Und so trifft der Killer mit seinen Dämonen auf den abgrundtief bösen Psychopathen und sein Phantom – ein epischer Totentanz. Bond muss dabei erfahren, dass seine Person, seine Geschichte ursächlich und aufs Engste mit den Geschehnissen verknüpft ist. «Spectre» schafft das Kunststück, das mit den ersten drei Craig-Filmen geschaffene Bond-Universum weiterzuspinnen und dabei dem Ur-Kanon von Ian Fleming treu zu bleiben, ja zu huldigen. Mit starken, modernen Charakteren. Mit Spannung, Charme und einer guten Portion Witz. Und wie nebenbei behandelt der Film auch noch das Thema der totalen digitalen Überwachung – und was deren Macht eigentlich bedeutet.

Sehenswertes Spektakel

Dem Film wird angekreidet, dass unklar bleibe, was Bond denn wirklich im Innersten antreibe. Oder, dass die Story nicht glaubhaft genug sei. Mit Verlaub: Wenn Bond seine Seele dem Zuschauer wirklich je preisgäbe, käme die Projektionsfläche im doppelten Sinne abhanden, weil niemand mehr ins Kino kommen würde. Und wer sich bei Bond-Filmen über Mangel an Realismus beschwert, sitzt ohnehin im falschen Film.

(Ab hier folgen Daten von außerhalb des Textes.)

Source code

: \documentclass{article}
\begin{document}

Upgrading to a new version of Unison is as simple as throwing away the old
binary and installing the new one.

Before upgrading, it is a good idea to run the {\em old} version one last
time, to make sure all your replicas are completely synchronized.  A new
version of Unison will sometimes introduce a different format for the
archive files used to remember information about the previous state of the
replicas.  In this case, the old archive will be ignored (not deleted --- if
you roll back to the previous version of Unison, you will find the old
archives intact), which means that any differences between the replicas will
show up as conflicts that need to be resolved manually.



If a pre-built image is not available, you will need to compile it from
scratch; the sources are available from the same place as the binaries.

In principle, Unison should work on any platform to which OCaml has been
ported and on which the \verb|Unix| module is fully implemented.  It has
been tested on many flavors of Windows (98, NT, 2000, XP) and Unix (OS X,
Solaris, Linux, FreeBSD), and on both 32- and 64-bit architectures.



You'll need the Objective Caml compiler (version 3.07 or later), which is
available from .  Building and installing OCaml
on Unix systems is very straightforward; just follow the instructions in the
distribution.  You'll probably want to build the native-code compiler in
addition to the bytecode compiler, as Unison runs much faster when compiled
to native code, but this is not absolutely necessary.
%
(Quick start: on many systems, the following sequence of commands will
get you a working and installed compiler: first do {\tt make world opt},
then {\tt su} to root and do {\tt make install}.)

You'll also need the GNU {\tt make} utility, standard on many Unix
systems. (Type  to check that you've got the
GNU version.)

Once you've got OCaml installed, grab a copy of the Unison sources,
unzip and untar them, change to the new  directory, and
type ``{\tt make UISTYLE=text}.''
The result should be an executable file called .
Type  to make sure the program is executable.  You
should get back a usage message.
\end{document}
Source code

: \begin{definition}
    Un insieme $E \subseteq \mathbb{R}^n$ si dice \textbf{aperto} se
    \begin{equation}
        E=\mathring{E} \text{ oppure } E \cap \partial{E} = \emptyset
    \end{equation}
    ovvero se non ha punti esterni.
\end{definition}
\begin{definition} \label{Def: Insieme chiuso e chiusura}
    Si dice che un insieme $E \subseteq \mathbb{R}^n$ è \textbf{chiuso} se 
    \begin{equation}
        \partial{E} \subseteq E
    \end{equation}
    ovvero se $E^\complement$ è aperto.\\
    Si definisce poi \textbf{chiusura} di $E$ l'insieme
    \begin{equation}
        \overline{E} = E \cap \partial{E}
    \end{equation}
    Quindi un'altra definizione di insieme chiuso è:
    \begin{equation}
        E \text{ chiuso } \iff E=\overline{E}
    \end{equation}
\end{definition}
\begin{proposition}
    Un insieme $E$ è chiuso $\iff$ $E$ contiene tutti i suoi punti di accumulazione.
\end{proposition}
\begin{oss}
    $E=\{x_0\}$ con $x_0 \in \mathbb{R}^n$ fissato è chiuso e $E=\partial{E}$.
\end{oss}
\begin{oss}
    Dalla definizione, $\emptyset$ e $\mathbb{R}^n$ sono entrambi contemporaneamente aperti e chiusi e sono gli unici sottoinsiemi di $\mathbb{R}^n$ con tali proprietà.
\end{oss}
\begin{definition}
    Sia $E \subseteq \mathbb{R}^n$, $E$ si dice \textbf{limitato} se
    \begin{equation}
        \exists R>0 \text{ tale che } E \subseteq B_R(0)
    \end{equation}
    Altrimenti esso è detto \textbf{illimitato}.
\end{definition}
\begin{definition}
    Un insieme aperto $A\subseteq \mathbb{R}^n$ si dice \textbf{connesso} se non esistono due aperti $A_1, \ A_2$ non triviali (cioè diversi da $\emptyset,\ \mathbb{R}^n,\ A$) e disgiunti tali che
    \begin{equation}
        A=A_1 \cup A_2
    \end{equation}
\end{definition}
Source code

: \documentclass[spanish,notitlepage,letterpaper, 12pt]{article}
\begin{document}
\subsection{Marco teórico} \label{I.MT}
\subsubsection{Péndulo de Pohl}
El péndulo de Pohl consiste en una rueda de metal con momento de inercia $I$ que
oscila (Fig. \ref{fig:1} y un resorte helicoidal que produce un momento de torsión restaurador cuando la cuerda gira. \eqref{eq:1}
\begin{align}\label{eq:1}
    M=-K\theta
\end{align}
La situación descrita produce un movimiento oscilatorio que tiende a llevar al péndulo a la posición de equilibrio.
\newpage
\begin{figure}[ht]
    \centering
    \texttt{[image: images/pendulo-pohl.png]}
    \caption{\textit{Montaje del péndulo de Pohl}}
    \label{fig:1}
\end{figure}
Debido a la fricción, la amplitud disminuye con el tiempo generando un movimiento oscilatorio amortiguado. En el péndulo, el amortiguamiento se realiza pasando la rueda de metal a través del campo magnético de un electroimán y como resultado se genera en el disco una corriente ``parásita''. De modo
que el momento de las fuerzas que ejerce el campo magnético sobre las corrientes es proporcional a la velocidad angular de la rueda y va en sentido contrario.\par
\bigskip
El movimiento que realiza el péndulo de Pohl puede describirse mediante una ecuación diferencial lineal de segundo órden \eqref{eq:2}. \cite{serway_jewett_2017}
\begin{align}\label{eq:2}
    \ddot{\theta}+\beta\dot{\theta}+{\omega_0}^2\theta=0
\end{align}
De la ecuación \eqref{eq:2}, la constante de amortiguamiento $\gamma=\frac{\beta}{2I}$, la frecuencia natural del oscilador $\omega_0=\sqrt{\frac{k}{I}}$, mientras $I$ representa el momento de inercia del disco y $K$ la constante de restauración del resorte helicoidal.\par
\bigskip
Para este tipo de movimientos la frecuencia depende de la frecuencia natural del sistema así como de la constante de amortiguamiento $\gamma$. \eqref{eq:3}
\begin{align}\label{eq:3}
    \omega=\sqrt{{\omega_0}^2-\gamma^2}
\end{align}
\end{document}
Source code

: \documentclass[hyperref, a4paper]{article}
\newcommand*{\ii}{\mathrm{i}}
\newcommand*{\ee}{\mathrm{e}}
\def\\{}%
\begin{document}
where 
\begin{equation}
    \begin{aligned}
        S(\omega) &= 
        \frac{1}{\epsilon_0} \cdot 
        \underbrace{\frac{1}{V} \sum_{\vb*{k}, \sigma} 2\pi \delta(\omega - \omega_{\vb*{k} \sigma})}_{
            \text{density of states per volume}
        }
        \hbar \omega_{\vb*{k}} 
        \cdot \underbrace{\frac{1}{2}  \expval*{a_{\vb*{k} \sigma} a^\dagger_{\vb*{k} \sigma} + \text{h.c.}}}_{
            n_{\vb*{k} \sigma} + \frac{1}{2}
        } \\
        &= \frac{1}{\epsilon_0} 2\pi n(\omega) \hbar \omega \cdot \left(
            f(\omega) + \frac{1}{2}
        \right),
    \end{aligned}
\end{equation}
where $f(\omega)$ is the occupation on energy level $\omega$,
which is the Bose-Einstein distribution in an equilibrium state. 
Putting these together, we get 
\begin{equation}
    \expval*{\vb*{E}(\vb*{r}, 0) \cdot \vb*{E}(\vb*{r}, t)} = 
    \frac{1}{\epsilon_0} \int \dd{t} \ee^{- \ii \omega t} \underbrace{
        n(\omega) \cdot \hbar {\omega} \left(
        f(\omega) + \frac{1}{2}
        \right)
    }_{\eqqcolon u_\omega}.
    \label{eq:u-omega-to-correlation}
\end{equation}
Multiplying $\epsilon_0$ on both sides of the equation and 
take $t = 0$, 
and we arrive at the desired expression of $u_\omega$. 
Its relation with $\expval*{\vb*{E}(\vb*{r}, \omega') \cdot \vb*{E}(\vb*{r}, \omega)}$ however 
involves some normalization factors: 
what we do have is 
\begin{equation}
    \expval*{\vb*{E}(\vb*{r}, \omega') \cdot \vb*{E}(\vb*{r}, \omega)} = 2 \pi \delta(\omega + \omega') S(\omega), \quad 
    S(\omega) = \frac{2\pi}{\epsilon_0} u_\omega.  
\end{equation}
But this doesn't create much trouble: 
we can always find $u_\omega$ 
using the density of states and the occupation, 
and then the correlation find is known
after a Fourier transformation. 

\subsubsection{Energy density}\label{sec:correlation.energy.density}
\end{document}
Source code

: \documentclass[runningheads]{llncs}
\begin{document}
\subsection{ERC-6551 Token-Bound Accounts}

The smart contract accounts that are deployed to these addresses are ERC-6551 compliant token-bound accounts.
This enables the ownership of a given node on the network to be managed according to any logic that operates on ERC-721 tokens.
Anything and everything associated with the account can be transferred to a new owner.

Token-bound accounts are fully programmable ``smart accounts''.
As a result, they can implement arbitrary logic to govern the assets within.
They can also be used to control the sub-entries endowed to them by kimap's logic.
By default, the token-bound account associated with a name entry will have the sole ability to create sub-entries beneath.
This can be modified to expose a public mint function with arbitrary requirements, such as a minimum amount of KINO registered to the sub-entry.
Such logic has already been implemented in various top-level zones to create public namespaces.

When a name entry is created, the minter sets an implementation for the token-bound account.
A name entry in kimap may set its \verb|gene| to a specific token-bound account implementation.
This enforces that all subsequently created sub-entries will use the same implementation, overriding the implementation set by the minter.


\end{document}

Im Vergleich zu Filmen wie «Moonraker» (007 im Weltall) oder «Die Another Day» (007 überlebt 14 Monate Folter in Nordkorea und fährt später mit einem unsichtbaren Auto einem Satelliten-

Laser davon) wirkt das «Spectre»-Spektakel trotz herrlich durchgeknallten Guten und Bösen fast schon realistisch. Obwohl das Spion-Action-Genre in den letzten Jahren ein Kino-Revival erfährt, darf man froh sein, dass Bond auferstanden ist. Keiner macht es besser. Nicht zuletzt auch wegen seiner Gegner von «Spectre». Das Ende des Films lässt vermuten: Der böse Oktopus ist verwundet, aber nicht erledigt. James Bond wird zurückkehren. Aber wohl nicht nur er.